** Opening Data for analysis block **

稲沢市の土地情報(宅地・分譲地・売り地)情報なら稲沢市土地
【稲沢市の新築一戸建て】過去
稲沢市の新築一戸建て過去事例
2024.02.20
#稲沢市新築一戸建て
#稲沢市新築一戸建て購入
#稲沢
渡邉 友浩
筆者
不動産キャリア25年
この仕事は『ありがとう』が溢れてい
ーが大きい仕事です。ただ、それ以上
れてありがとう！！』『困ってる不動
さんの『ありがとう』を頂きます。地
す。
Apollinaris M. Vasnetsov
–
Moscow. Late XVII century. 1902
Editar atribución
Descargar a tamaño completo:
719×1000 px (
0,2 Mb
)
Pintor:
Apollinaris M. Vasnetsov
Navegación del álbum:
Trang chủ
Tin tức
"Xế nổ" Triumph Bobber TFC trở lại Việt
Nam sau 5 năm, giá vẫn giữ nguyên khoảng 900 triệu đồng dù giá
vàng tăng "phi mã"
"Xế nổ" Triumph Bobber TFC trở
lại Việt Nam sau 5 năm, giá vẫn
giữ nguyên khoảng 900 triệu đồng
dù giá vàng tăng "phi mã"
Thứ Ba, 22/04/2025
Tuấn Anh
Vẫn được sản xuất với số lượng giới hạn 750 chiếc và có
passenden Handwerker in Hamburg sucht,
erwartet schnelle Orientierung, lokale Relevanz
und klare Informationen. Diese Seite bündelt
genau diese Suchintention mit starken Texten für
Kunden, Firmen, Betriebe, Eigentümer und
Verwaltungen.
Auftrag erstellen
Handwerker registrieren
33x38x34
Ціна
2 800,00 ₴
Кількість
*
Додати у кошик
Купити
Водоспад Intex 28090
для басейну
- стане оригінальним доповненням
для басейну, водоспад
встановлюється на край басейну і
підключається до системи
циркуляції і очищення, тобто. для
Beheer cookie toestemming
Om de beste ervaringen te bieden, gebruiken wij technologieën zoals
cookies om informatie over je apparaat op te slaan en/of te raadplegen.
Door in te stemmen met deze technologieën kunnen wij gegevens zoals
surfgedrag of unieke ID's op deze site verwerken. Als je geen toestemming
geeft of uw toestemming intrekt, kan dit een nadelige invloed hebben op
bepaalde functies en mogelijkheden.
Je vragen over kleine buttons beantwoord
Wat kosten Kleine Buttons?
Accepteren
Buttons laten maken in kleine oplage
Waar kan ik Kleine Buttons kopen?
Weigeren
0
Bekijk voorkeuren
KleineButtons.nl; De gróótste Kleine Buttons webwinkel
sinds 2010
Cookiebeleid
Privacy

** Closing Data for analysis block **

Give back, exactly as written, the stretch from the line with "Vẫn được sản" through the line with "cookies om informatie", and no other lines from the records above.

■ **Output**:
Vẫn được sản xuất với số lượng giới hạn 750 chiếc và có
passenden Handwerker in Hamburg sucht,
erwartet schnelle Orientierung, lokale Relevanz
und klare Informationen. Diese Seite bündelt
genau diese Suchintention mit starken Texten für
Kunden, Firmen, Betriebe, Eigentümer und
Verwaltungen.
Auftrag erstellen
Handwerker registrieren
33x38x34
Ціна
2 800,00 ₴
Кількість
*
Додати у кошик
Купити
Водоспад Intex 28090
для басейну
- стане оригінальним доповненням
для басейну, водоспад
встановлюється на край басейну і
підключається до системи
циркуляції і очищення, тобто. для
Beheer cookie toestemming
Om de beste ervaringen te bieden, gebruiken wij technologieën zoals
cookies om informatie over je apparaat op te slaan en/of te raadplegen.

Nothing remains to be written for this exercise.